Otages de l'Ultralum (Hostages of the Ultralum) is volume sixteen in the French comic book (or bande dessinée) science fiction series Valérian and Laureline created by writer Pierre Christin and artist Jean-Claude Mézières.

Principal characters
 Valérian, from Galaxity, lost capital of Earth in the 28th century, formerly a Spatio-Temporal Agent, now working on a freelance basis
 Laureline, from 11th century France, formerly a Spatio-Temporal Agent for Galaxity, now working on a freelance basis
 Jal, another former Spatio-Temporal Agent from Galaxity. Now living in exile in Earth's abandoned segment on Point Central.
 Kistna, a female from the planet Wûûrm
 The Caliph of Iksaladam
 The Caliphon, son of the Caliph of Iksaladam
 The Caliph's three concubines
 The Mortis Quartet, a criminal gang who specialise in trafficking, smuggling, extortion, attacks, commandos, infiltrations and abductions.
 Schniarfeur, a living weapon from the planet Bromn. It has had its chabounal gland pinned to control its high aggression levels.
 Frankie and Harry, twin detectives joined together like Siamese twins but with amazing regenerative powers if one is injured
 The captain of the Ultralum barge that carries the Mortis Quartet and their captives from Point Central to Iksaladam
 The President of the council of Point Central
 The Shingouz, three aliens who trade in information
 The Extralums, the down-trodden extractors of the valuable Ultralum fuel.

Settings
 A luxury hotel on an unnamed yellow and orange coloured planet where Valérian and Laureline are spending their vacation. They have also been brought on excursions to:
 Kokok'Um. To see the underwater colonnades.
 Tak. To see the crystalloid formations which remind Laureline of the asteroid belt surrounding Alflolol.
 An unnamed planet to watch the primitive wildlife.
 Point Central, the vast space station where all the races of the cosmos meet, previously seen in Ambassador of the Shadows and On the Frontiers. Point Central is made up of many different segments:
 Earth's segment, ruined and crumbling just like it was in On the Frontiers. Its sole occupant remains Jal.
 A service astroport on the dark side of Point Central used by several races. It is from here that the Mortis Quartet transfer their prisoners to the stellar barge that takes them to Iksaladam.
 The Caliph addresses the assembled dignitaries in the vast Hall of Screens, the meeting place for Point Central's council.
 Laureline's Tchoung-tracer passes through several segments of Point Central previously seen in Ambassador of the Shadows and On the Frontiers while searching for Valérian:
 The endless corridors and passageways that connect the segments maintained by the mute Zools.

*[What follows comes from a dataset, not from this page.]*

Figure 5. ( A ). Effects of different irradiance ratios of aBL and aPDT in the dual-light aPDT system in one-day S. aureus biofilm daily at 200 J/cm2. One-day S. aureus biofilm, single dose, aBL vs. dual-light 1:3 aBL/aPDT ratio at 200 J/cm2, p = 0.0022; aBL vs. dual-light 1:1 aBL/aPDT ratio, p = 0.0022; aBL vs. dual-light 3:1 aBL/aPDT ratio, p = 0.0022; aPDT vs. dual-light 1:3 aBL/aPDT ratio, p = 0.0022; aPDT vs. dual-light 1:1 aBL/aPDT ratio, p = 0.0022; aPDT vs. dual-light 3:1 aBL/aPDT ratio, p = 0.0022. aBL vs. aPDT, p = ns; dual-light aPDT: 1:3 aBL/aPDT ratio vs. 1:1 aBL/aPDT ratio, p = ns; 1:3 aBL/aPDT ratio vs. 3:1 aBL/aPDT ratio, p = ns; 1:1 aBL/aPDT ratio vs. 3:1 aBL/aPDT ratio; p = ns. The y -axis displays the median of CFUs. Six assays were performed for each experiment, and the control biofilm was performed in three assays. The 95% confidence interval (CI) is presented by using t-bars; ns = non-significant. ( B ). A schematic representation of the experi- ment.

 The Groubos and their Zuur pilots.
 The warlike Kamuniks.
 The Marmakas.
 The Pulpissim's market.
 Iksaladam, the area of the cosmos richest in the valuable Ultralum fuel needed to power the spatio-temporal engines of most races' spaceships. The high concentration of Ultralum causes frequent distortions in the local fabric of space-time and, as a result, the entire region is a shambles of planets, asteroids, comets, debris and dust. The only people capable of navigating it are the old space dogs that carry the Ultralum fuel in their barges and the Caliph's navy who have highly sophisticated tracking and detection equipment. Iksaladam is ruled by its Caliph, descended from the prophet, one of the richest men in the cosmos, who rules from his vast palace on the central planet in the Iksaladam system. The Ultralum is mined by the Extralums (short for Extractors of Ultralum) who use mobile extraction wells which are capable of adapting to the spatio-temporal instability of the region. Nevertheless, Ultralum mining is highly hazardous and accidents are very common.

Notes
 Kistna and Jal previously appeared in On the Frontiers
 The Grumpy Converter from Bluxte has been previously seen in Ambassador of the Shadows and The Circles of Power.

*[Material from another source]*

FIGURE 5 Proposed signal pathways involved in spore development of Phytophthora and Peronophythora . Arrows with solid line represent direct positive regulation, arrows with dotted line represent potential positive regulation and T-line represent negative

 The Tchoung-tracer has been previously seen in On the Frontiers
 A Schniarfeur first appeared in The Living Weapons.
 This album marks the first appearances of the Mortis Quartet and the twin detectives Frankie and Harry.
 This album won the Tournesal Award, given to the comic that best reflects the ideals of the Green Party, at the 1997 Angoulême International Comics Festival.